I'm reading through this and I'd like to define an injective function from the set of countable ordinals $\Omega$ into $\mathbb{R}$ using transfinite induction (or maybe transfinite recursion?).
Clearly, $\emptyset \in \Omega$ will be defined to map to zero: $f(\emptyset) := 0$. Next one would probably make a distinction between limit ordinals and successor ordinals.
For successor ordinals $\beta$ one would probably assume that if $f(\alpha)$ is defined for all $\alpha < \beta$ and if $\beta = \alpha + 1$ then one can define $f(\beta) := f(\alpha) + 1$.
I'm not sure this is right but I'm even less sure about the case for limit ordinals.
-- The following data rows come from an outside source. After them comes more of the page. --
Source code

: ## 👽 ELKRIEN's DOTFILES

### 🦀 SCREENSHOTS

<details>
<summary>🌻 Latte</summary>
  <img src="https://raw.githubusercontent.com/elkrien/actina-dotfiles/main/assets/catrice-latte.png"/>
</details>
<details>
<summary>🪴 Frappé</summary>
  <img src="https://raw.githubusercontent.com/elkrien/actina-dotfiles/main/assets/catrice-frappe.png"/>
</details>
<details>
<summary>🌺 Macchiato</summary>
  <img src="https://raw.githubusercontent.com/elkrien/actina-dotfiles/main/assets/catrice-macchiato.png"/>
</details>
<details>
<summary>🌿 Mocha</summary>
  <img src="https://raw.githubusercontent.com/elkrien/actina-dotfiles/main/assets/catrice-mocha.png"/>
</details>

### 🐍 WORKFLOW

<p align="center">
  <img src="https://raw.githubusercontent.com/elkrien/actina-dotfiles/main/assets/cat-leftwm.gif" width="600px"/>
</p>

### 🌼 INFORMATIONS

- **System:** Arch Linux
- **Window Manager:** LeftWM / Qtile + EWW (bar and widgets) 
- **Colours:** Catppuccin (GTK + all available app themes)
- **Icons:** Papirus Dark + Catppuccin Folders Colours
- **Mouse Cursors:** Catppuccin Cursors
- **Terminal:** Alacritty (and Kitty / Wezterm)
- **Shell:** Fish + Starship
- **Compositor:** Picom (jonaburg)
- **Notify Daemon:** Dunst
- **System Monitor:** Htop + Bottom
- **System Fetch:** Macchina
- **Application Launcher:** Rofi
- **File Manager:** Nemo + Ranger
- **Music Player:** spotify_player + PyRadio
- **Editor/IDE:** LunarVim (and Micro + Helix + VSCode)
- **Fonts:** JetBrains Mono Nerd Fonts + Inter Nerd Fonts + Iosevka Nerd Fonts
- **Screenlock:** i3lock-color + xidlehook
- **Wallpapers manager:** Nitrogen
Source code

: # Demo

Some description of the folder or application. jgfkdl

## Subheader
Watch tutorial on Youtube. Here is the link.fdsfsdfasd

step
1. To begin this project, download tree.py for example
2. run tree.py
Now let $\beta$ be a limit ordinal and assume $f(\alpha)$ is defined for all $\alpha < \beta$. We have $\beta = \sup \{ \alpha \mid \alpha < \beta \}$ by the definition of limit ordinal and because $\beta$ is countable we can write this as $\beta = \sup \{ \alpha_i \mid \alpha_i < \beta , i \in \mathbb{N} \}$. Now I was thinking that maybe $f$ could be defined as
$ f(\beta) := \sum_{i=0}^\infty 10^{-i} f(\alpha_i)$.
To show that this is injective it's probably enough to show that different limit ordinals map to different reals.
What do you think of this? Am I on the right track? Thanks for your help.
Best Answer
[Edit: I misunderstood your definition, and read as describing an injective function. The "solution" below explains why this cannot work.]
What you are suggesting is interesting. The question is whether we can assign to each limit ordinal a cofinal sequence in such a way that the $f$ you describe ends up being injective. I do not know off hand whether this is possible, but it is a nice problem (it is not clear yet whether $f$ is well-defined, i.e., whether one can arrange so that all the relevant series actually converge). Sorry for the original confusion.
The argument you are giving cannot work. This is because in your construction you are not only trying to define an injection, but in fact a strictly increasing function.
But if $f:\Omega\to{\mathbb R}$ is increasing, then for each $\alpha$ there will be rational in the interval between $f(\alpha)$ and $f(\alpha+1)$, and different values of $\alpha$ will correspond to different rationals. Of course, this is impossible as $\Omega$ is uncountable but ${\mathbb Q}$ is countable.
In fact, you will not be able to define an injection $f$ by any explicit procedure. This is because it is consistent with the axioms of set theory without choice that no such injections exist, and it is consistent with set theory plus choice that no such injection is definable.
One way to show that there are such injections is to use Zorn's lemma on the collection of injections $f$ whose domain is an ordinal. This is a partial order: $f\le g$ if $g$ extends $f$ as a function, i.e., iff $g$ has a larger domain than $f$, and the restriction of $g$ to the domain of $f$ is just $f$. Clearly a maximal element in this poset must have uncountable domain, since the reals are uncountable.